GIVEN DATA:
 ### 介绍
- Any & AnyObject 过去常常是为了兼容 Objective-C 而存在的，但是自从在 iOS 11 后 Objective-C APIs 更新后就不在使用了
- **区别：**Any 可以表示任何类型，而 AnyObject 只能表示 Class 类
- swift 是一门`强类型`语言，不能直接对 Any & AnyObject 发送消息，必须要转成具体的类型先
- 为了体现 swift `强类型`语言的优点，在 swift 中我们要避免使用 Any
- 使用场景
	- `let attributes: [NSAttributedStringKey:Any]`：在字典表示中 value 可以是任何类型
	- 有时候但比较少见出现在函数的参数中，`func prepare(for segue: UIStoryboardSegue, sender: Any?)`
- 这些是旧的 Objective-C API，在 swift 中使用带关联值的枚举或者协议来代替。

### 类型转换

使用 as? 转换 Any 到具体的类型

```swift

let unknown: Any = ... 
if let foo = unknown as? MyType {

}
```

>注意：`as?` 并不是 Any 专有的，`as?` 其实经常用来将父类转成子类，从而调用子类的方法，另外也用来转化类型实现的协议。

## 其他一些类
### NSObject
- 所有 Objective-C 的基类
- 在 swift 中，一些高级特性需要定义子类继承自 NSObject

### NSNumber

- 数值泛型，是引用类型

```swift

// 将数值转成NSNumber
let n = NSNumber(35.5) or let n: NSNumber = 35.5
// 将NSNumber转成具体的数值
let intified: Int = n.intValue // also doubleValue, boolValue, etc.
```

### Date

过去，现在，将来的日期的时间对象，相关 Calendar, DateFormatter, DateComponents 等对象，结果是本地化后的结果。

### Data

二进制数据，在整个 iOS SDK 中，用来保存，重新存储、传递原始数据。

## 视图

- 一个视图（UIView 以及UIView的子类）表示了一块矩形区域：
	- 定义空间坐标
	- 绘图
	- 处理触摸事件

TASK TO COMPLETE: Within the material above, find every line containing the word "Objective" and copy it.

RESULT OF THE TASK:
- Any & AnyObject 过去常常是为了兼容 Objective-C 而存在的，但是自从在 iOS 11 后 Objective-C APIs 更新后就不在使用了
- 这些是旧的 Objective-C API，在 swift 中使用带关联值的枚举或者协议来代替。
- 所有 Objective-C 的基类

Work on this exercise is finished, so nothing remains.